In fact, the Telecommunications Act of 1996, which gave the government no explicit authority to regulate Internet service, states: It is the policy of the United States to preserve the vibrant and competitive free market that presently exists for the Internet and other interactive computer services, unfettered by Federal or State regulation.
When asked whether the FCCs plans violated this provision, Genachowski said that the light touch nature of his third way approach did not violate the Acts explicit mandate to preserve a free and open market.
We need to have a [regulatory] framework for broadband access that is a light touch framework, he said. That is what we had before and what everyone assumed was the case before the Comcast decision. To me, a central purpose of this process is to determine what is a framework that is available to us that restores the status quo.
To be struck down by the SCOTUS again and probably held in contempt.
We all saw this coming from the skinny Mussolini.
EVERYTHING this administration does involves more money going into their coffers. Cap and Tax, the BP escrow fund, TARP, this FCC garbage... all of it means more money flowing into the Feds with nothing to show for it in meaningful output.
its called Rape the Nation
> To be struck down by the SCOTUS again and probably held in contempt.
The SCOTUS is in the process of being stacked by 0 and his merry comrades.
If they delay the case long enough, they’ll have what they need to give them what they want.
But November is coming ....
This is a very BAD idea. USA is the new China.
So how long before this ‘Mussolini’ is hung upside down?
Sterilization is coming in November. The maggots will be cleansed.
But it is impolite to ask the Marxist usurper to prove his citizenship.
It’s like the settling of the Old West. We’ll look back one day and recall the days when the internet was a wild and free domain (no pun intended.)
Ask doctors, bankers, or auto executives about the Obammy Administrations’ “light touch”
Not soon ehough!!
More Obama power grab from the FTC.
Obama Administration Wants Govt Control of Media
Jon Leibowitz, the chairman of Obama’s Federal Trade Commission, is at the epicenter of a quiet movement to subsidize news organizations, a first step toward government control of the media.
Now Leibowitz has begun to pounce. A May 24 working paper on “reinventing” the media proposes that the government impose fees on websites such as the Drudge Report that link to news websites or that it tax consumer electronics such as iPads, laptops, and Kindles.
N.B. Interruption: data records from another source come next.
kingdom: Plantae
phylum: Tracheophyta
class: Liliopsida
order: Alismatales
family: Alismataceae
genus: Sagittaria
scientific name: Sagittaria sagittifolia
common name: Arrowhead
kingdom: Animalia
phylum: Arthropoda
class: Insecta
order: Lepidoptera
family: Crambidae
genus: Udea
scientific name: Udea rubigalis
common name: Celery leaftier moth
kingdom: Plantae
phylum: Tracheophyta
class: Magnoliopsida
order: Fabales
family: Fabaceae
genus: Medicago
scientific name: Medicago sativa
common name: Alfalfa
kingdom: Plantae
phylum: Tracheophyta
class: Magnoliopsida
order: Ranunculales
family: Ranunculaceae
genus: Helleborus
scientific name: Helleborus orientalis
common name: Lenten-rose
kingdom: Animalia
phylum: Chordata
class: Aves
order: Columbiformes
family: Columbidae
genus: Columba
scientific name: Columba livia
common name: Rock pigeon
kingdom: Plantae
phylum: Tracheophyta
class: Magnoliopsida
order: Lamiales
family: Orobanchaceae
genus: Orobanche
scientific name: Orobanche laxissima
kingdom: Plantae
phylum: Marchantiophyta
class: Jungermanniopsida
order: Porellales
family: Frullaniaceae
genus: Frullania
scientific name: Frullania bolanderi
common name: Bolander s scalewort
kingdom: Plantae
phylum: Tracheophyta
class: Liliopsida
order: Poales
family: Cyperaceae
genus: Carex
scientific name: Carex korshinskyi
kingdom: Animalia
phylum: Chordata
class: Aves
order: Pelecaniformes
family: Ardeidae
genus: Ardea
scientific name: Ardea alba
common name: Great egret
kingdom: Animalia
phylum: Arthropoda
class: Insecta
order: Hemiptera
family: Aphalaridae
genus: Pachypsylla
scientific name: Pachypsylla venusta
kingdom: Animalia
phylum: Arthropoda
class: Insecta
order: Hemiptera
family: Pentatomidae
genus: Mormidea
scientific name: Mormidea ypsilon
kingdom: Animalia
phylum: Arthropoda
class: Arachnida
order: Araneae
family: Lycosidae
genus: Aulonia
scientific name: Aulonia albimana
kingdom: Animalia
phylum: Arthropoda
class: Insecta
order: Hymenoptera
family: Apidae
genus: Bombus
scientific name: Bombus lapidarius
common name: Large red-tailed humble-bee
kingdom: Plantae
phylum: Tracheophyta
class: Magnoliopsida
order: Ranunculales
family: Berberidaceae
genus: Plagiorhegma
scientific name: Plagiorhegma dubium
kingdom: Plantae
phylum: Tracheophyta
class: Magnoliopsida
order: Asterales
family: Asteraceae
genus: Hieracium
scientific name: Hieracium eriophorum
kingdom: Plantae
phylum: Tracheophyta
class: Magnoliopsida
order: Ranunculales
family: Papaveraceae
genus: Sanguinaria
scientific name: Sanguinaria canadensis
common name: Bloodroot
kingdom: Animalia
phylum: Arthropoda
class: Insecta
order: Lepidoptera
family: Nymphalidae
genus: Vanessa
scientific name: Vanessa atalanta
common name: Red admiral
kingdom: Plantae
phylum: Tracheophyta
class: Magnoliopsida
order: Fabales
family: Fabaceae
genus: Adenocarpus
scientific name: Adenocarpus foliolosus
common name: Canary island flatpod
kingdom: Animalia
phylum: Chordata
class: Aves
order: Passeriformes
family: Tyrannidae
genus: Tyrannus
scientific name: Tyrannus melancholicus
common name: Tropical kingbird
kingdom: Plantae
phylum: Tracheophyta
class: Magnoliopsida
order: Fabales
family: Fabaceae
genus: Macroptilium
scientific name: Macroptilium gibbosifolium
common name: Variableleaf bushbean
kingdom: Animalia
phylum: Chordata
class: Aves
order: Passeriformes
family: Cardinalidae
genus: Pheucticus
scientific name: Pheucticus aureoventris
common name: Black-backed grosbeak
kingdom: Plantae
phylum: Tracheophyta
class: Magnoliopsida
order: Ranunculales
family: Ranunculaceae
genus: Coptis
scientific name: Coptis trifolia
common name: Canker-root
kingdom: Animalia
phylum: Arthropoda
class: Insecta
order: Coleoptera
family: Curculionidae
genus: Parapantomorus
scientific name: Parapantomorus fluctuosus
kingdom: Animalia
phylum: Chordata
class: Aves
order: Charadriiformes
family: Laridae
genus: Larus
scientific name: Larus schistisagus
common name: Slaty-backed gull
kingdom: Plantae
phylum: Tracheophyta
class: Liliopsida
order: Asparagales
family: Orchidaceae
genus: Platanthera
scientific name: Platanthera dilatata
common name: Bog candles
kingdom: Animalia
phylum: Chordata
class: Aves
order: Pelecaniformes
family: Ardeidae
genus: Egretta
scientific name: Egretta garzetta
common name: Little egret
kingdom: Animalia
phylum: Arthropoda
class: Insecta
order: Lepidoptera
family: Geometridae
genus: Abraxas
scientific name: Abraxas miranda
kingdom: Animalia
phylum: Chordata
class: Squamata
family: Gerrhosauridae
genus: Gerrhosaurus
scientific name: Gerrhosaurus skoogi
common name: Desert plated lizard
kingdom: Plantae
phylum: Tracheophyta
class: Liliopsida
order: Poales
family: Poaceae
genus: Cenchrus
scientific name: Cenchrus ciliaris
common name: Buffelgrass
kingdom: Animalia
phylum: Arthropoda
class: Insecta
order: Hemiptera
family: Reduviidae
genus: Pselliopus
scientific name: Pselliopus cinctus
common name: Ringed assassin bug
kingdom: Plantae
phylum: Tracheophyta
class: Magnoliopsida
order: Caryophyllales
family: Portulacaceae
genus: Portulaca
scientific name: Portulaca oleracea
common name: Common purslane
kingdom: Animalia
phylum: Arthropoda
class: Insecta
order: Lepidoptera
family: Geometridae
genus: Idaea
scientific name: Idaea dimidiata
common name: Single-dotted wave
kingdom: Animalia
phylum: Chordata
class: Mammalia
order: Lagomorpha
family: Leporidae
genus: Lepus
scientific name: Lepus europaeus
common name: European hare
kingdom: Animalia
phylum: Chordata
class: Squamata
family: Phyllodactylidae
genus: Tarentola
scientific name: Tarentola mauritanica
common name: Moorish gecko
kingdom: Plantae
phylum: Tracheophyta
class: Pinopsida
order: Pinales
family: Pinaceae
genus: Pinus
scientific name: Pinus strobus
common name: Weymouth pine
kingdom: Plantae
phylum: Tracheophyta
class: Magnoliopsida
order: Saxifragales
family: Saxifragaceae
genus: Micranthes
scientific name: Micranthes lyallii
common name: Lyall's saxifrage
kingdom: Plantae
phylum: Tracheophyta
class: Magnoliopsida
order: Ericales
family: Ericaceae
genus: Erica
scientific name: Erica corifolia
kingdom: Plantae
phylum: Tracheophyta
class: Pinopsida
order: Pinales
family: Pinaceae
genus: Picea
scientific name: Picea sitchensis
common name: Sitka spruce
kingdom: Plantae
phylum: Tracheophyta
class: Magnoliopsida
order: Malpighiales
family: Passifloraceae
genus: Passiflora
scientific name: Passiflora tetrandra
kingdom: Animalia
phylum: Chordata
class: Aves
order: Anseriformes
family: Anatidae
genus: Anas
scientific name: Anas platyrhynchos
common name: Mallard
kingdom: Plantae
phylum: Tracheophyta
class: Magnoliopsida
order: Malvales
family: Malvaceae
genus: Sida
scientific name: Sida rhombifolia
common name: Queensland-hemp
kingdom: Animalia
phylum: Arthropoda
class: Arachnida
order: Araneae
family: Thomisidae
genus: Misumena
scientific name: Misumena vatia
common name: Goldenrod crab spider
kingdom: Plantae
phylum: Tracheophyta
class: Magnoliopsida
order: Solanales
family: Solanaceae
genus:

Funds raised by these levies would be redistributed to traditional media outlets.
> So how long before this Mussolini is hung upside down?
I suspect his demise will start this November, when he loses at least the House.
Nancy Pelosi will no longer be speaker, and Reid probably will not even be re-elected.
RINOs are being overthrown as well. It is likely that even McCain will be retired.
A lot of the DonkeycRATs who went-along-to-get-along with Zer0 mania have gotten the message, and the smart ones are swinging to the right.
It’s possible that the new Republican House will be more conservative than any House we’ve had for generations.
The court will have no problem allowing regulation if it so chooses. They'll define what a "vibrant and free market" is and they'll define what "unfettered" means. Rather than interpret the words in absolute terms, they will presume the words can be qualified (by themselves), and will invent "tests" to determine whether a law meets their invented standard for vibrancy, freedom, and unfetteredness.
Must we become like Chona? Soon we will have no 1st amendment rights. I pish on their shadows and curse the FCC and Barry Soetoro.